Cześć,
jestem tutaj nowy więc na początku się przywitam 🙂
Mam dość spory problem. Motocykl po wymianie oleju i filtra zaczął zachowywać się bardzo dziwnie. Dodam, że na początku oleju wlałem nieco za duż o około 300 ml, później odlałem. Wymieniłem też miskę olejową. Po dłuższej jeździe, gdy próbuje go odpalić na drugi dzień, włączam go na ssaniu i obroty rosną. Do tego momentu wszystko jest ok. Słychać natomiast, że chodzi trochę inaczej, bardziej "szarpie" silnikiem przy rozgrzewaniu. Po jakichś 15 sekundach obroty zaczynają spadać niezależnie od tego ile trzymam ssanie aż w końcu motocykl zalewa się i zdycha. Dodam, że przed wymianą oleju motocykl mógł chodzić na ssaniu parę minut i nic się nie działo. Każde zalanie kończy się koniecznością wyciągania świec i ich czyszczeniem.
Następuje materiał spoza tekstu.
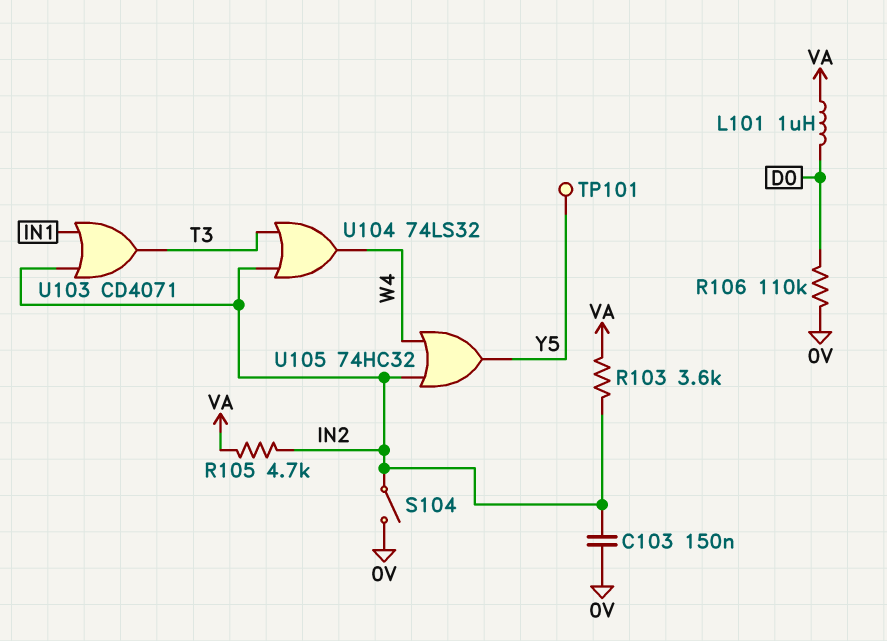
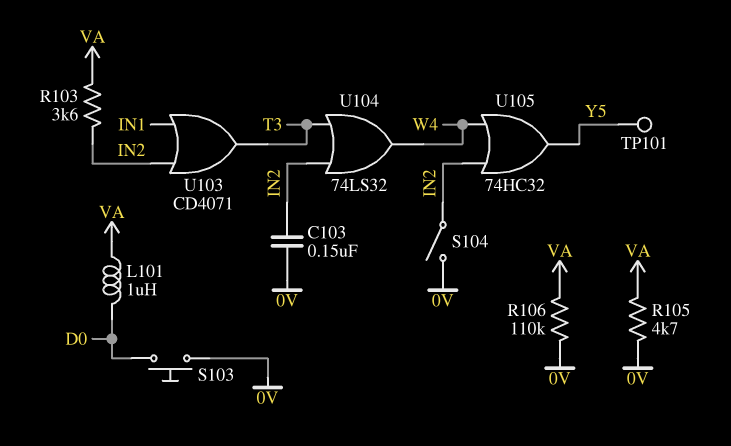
R105: 4.7k (IN2, VA) -> 4.7k (0V, VA)
R106: 110k (0V, D0) -> 110k (0V, VA)
S103: none -> button (0V, D0)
Po wyczyszczeniu znowu jeździ jeden dzień, a potem powtórka z rozrywki. Gaźniki i zawory były robione dwa razy przez różnych mechaników, świecę wymieniałem też z dwa razy. Czy ktoś z Was ma pomysł co może być przyczyną? Podsyłam zdjęcia świec po wyciągnięciu z silnika. Mechanik stwierdził, że to nie olej tylko syf z gwintu pokrywy zaworów, ale jakoś mi to nie wygląda na zwykłe zabrudzenia tylko na olej. Wydaje mi się też, że oleju w szkiełku nieco ubywa. Uszczelka pokrywy zaworów sucha, uszczelka pod głowicą też. Przynajmniej od zewnątrz. Jeśli motocykl odpali i się normalnie rozgrzeje to nie ma żadnych ubytków w mocy, w czasie jazdy wszystko jest git.